Model Scoring Service overview
#

The model that Netflix is using is built internally, and it is gvm based.

Typical model serving flow at Netflix is like this.

The model here is not just the core machine learning model. It contains 4 stages of machine learnig, including data fetching, feature extraction, inference and ranking.

With seperating the inference, the service looks like below.

Triton Backend with Model Scoring Service
#

With Triton on the model scoring service, it is integrated into Model Scoring Service as a backend. This is a default choice for GPU inference. It supports different type of models, and has good cost efficiency for Netflix’s main workload. Various levels that can be tuned for better performance, dynamic batching, quantization, etc. Tools are also available for debugging and perf analysis.

LLM serving with Triton
#

Netflix’s benchmark results on December,2023 show that TensorRT-LLM has the best serving throughput for internal use cases.

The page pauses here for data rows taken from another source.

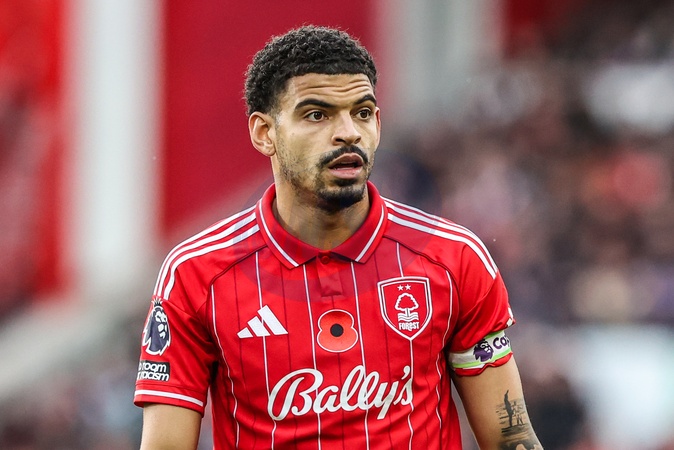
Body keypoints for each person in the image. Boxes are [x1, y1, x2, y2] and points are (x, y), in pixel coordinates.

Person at [134, 25, 543, 450]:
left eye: (362, 112)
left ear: (378, 124)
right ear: (264, 133)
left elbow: (511, 437)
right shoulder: (196, 274)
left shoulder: (455, 257)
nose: (348, 132)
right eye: (318, 114)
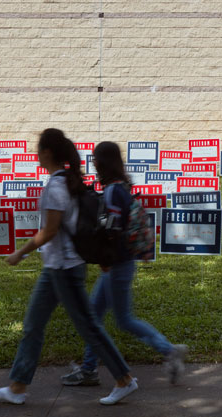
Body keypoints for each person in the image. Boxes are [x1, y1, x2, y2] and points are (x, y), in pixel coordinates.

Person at [0, 128, 138, 406]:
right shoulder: (65, 181)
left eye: (38, 149)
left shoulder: (57, 186)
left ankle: (124, 379)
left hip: (66, 268)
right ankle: (17, 387)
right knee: (33, 325)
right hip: (55, 267)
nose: (35, 153)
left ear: (47, 153)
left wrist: (19, 253)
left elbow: (50, 231)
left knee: (88, 325)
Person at [60, 141, 188, 387]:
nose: (93, 163)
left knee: (124, 319)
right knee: (94, 315)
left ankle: (169, 350)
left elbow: (113, 229)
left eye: (96, 159)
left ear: (103, 162)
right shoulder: (119, 187)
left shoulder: (112, 191)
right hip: (119, 262)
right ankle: (88, 369)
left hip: (117, 264)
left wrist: (106, 260)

After LLM is fine-tuned, it needs to be compiled into TensorRT-LLM engine, and then a yaml file will be generated during the completion. Than the Model Lifecycle Management Service sends deployment request which includes parameters like instance type, instance count, and yaml file location. The yaml file includes metadata such as engine repository location, tokenizer repository location. Then the Model Deployment Service deploys Model Scoring Service. This has GPU docker, and the Model Loader will first parse the yaml file and get the metadata. The engine files, token files, configuration files are downloaded so that Triton Backend can load them.

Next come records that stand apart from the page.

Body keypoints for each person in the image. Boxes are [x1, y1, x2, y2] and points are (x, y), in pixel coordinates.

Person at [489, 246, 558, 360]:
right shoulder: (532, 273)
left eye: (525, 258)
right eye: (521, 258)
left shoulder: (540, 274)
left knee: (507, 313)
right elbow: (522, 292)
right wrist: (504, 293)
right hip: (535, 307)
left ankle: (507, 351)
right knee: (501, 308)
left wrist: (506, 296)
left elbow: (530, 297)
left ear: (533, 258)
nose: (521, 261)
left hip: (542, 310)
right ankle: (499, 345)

Usually there are 4 models involved in LLM Model Serving. The Preprocessing Model does cleaning, tokenization, normalization, and prepares input to main language model. The LLM Model is core model for understanding input and generating natural language text. Than the Postprocessing Model will refine the output to meet specific requirements and improve outpu t quality. This could involve tasks like filtering out irrelevant information, rephrasing sentences for clarity, and adding formatting. Than the Ensemble Model connects these 3 models together. The Application can talk to Model Scoring Service with HTTP or gRPC. The proxy will make gRPC requests to Triton Backend.

Learnings and Painpoints from using TensorRT-LLM backend
#

Although Triton is now being tested in the production environment because it is ongoing work, Netflix’s benchmark results show that TensorRT-LLM has great thorughput. Triton provides multi-framework support(Tensorflow, PyTorch, TensorRT-LLM) that allows unified deployment and serving.

There are also painpoints. First one is that Triton image has the TensorRT-LLM and required dependencies installed, however the Netflix could not use the Triton image directly, because Netflix has own base image. So Netflix had to compile TensorRT-LLM, maintaing all cuda and relevant dependencies. This can work as a maintainance burden. Second is that there are too many params to configure at compile time. It is challenging to strike a balance between ease-of-use and optimal performance. Users can be left in the dark, about what parameter will effect in the runtime performance. Lastly, TensorRT-LLM version has to be the same at compile time and runtime. It would be good to have backward compatility.